TASK BRIEF - Beginning with the line that has "Page size: 1500x938.", please write out each remaining line of the listing below, word for word.

RECORDS FOR THE TASK -
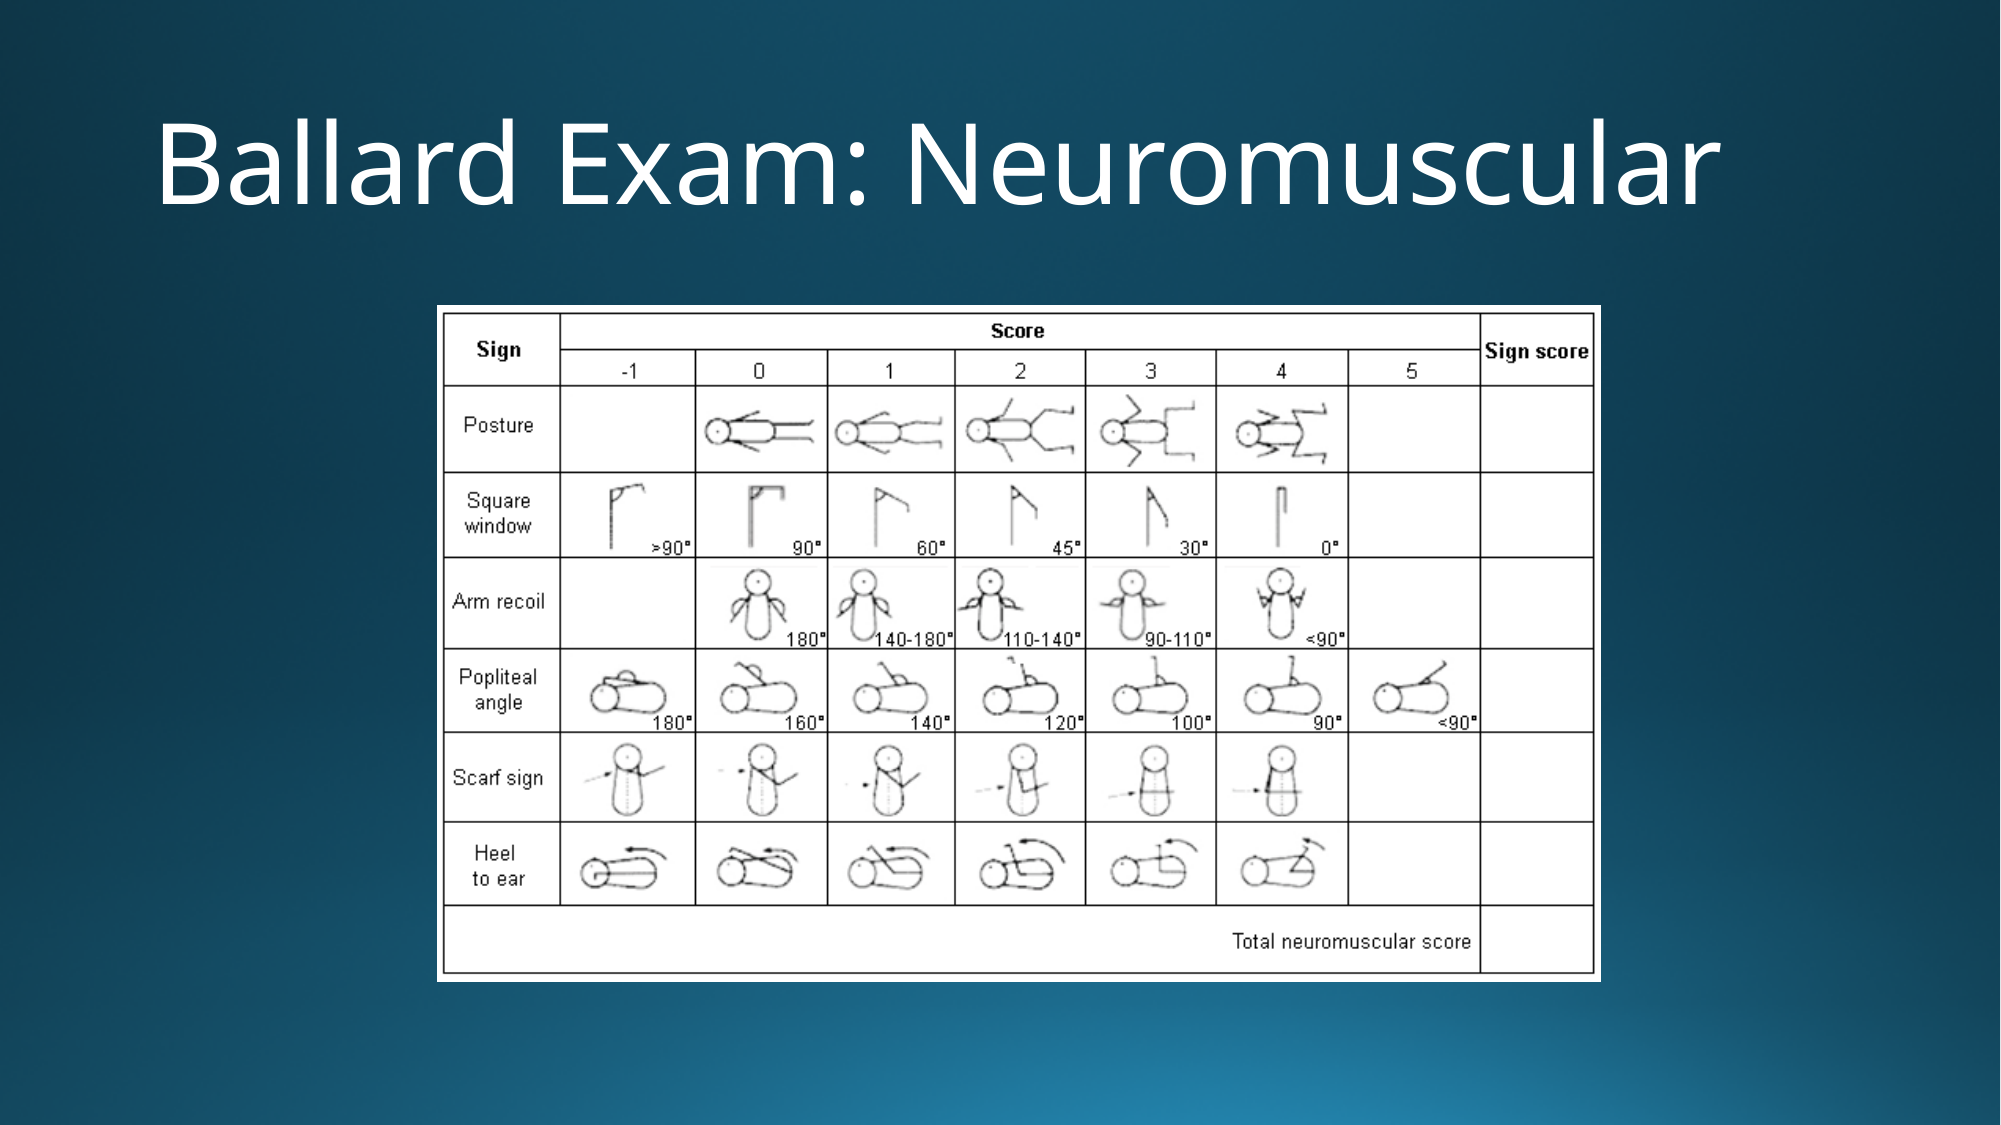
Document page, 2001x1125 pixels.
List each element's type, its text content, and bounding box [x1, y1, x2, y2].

picture [0, 0, 2001, 1125]
title Ballard Exam: Neuromuscular [137, 59, 1863, 278]
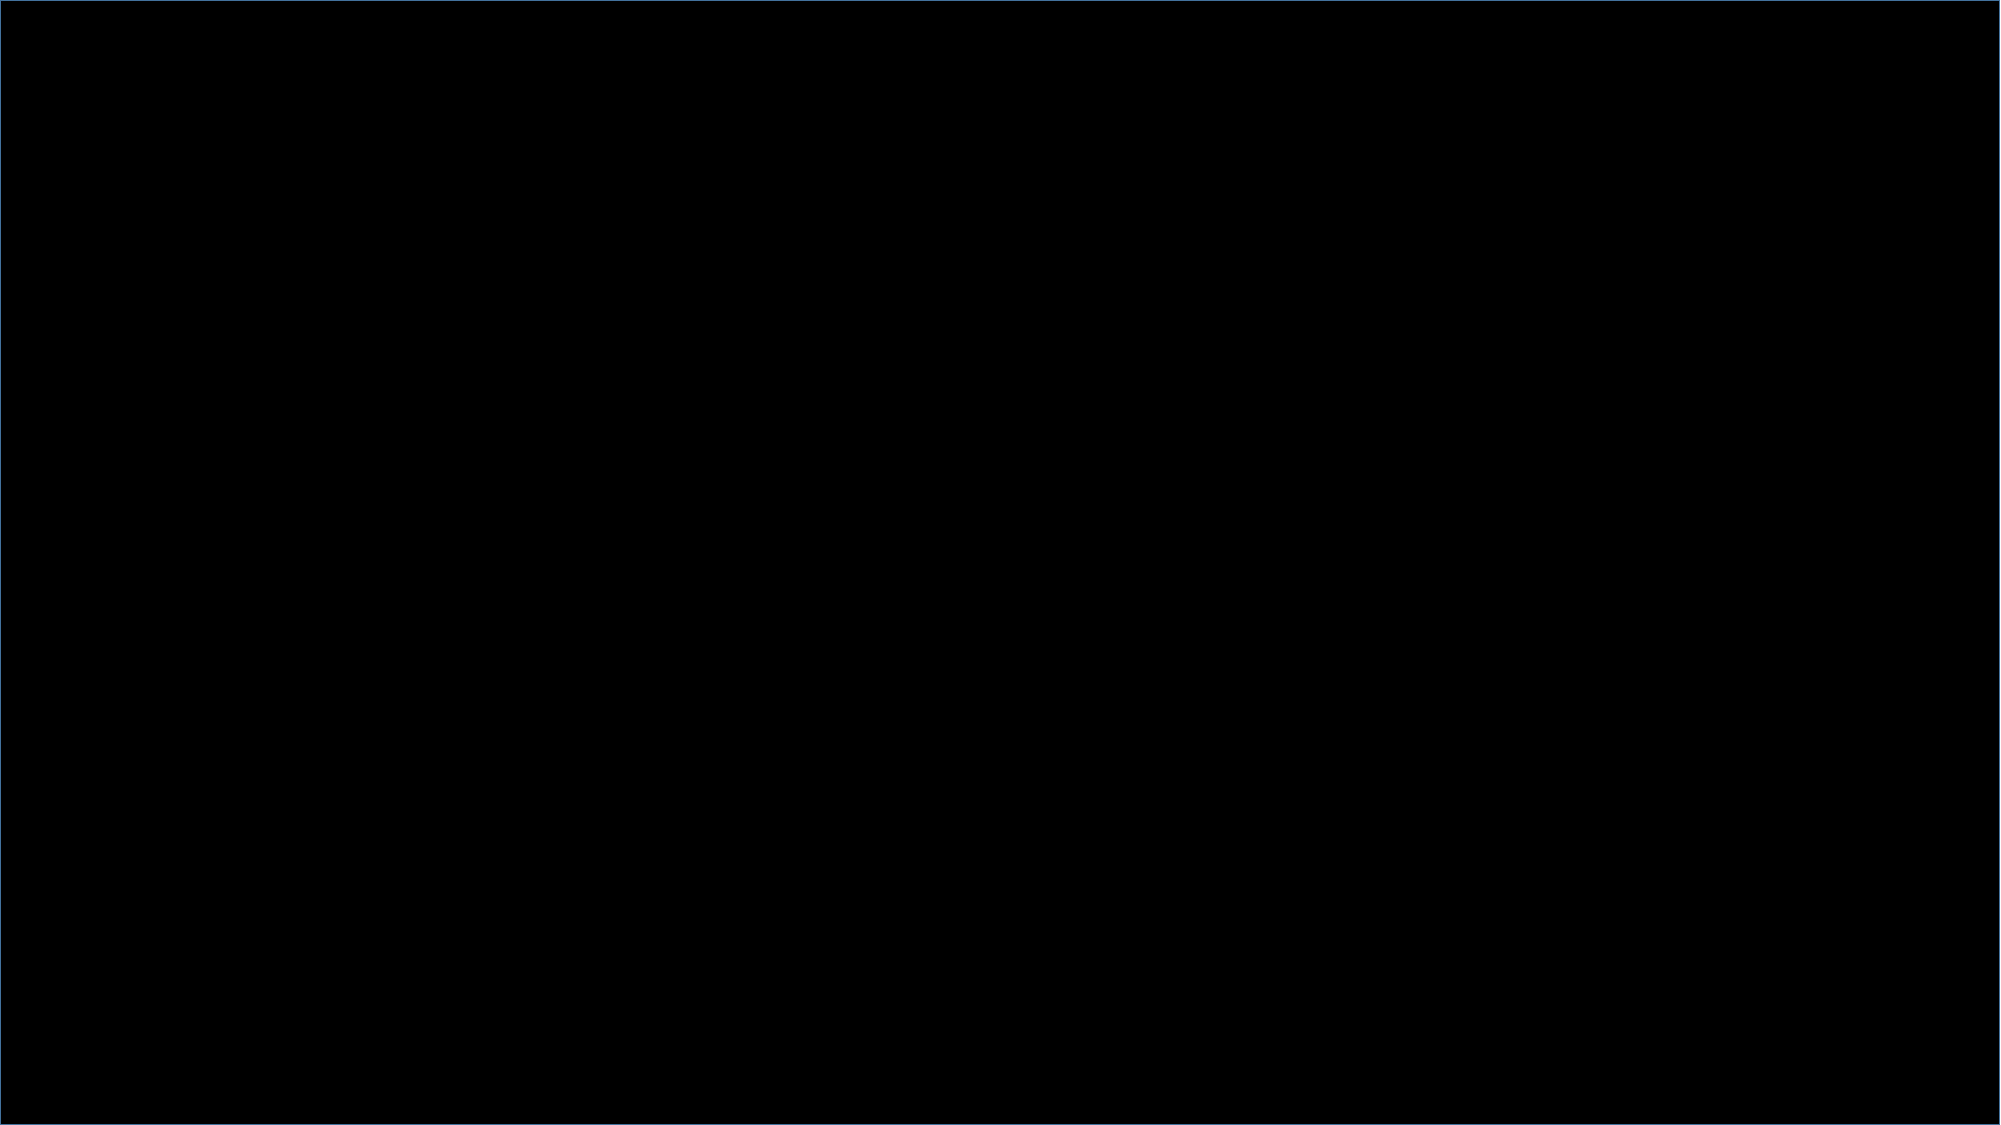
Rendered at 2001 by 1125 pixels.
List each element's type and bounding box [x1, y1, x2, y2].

text_box [0, 0, 2000, 1125]
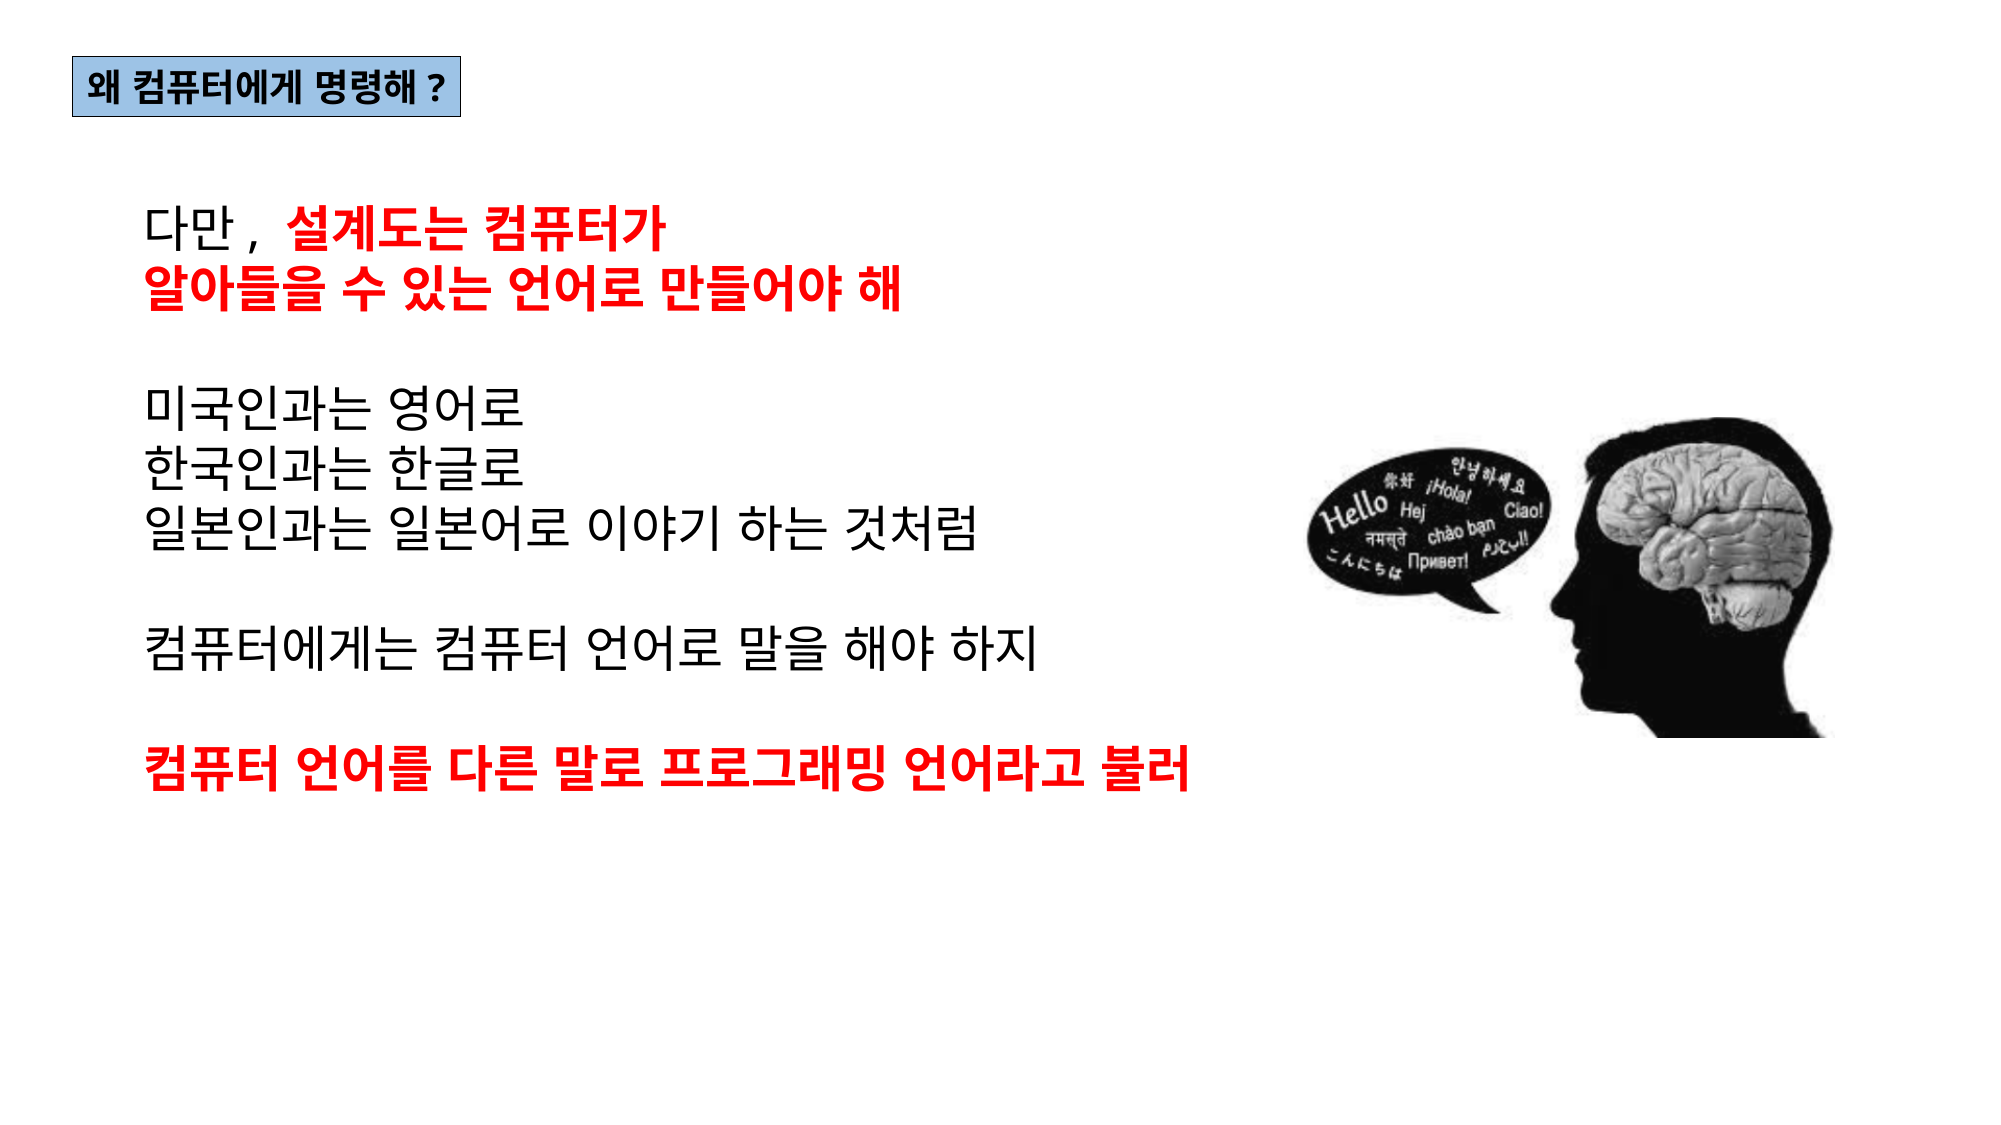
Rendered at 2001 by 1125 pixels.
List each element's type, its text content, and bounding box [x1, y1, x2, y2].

text_box 왜 컴퓨터에게 명령해? [72, 56, 461, 117]
text_box 다만, 설계도는 컴퓨터가 알아들을 수 있는 언어로 만들어야 해 미국인과는 영어로 한국인과는 한글로 일본인과는 일본어로 이야기 하는 것처럼 컴퓨터에게는 컴퓨터 언어로 말을 해야 하지 컴퓨터 언어를 다른 말로 프로그래밍 언어라고 불러 [128, 190, 1223, 925]
picture [1303, 417, 1835, 739]
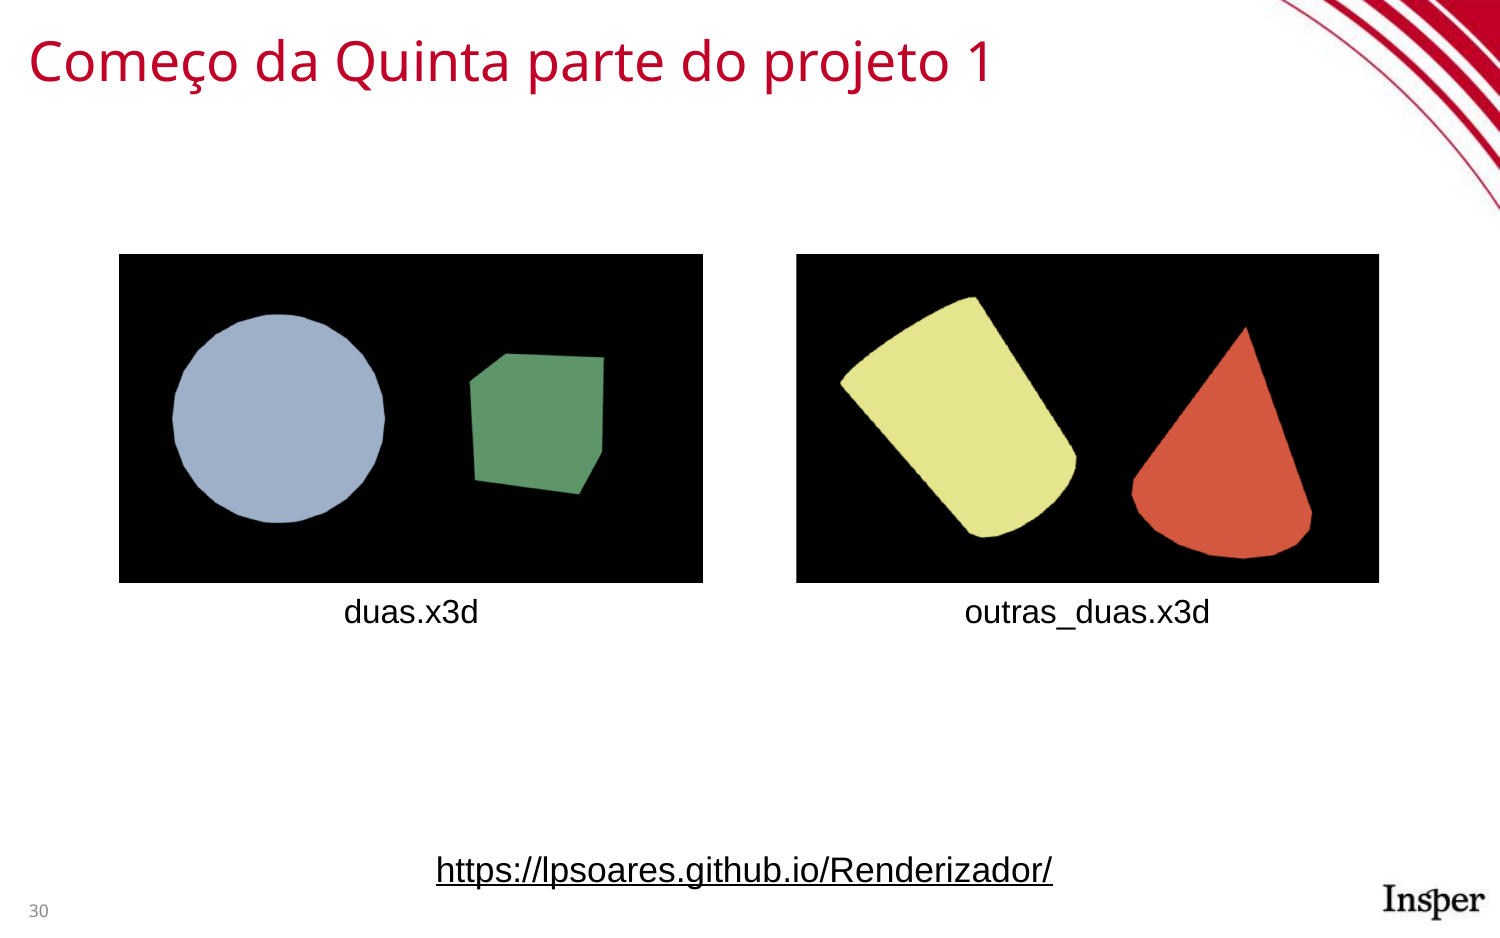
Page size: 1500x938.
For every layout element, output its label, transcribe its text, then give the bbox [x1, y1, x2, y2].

text_box duas.x3d [233, 592, 589, 644]
slide_number 30 [0, 887, 78, 938]
title Começo da Quinta parte do projeto 1 [13, 18, 1397, 104]
text_box https://lpsoares.github.io/Renderizador/ [420, 839, 1088, 900]
picture [119, 0, 1500, 938]
text_box outras_duas.x3d [910, 592, 1266, 644]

RESULT FOR THIS TASK -
Page size: 1500x938.
For every layout element, output its label, transcribe its text, then give the bbox [x1, y1, x2, y2].

text_box duas.x3d [233, 592, 589, 644]
slide_number 30 [0, 887, 78, 938]
title Começo da Quinta parte do projeto 1 [13, 18, 1397, 104]
text_box https://lpsoares.github.io/Renderizador/ [420, 839, 1088, 900]
picture [119, 0, 1500, 938]
text_box outras_duas.x3d [910, 592, 1266, 644]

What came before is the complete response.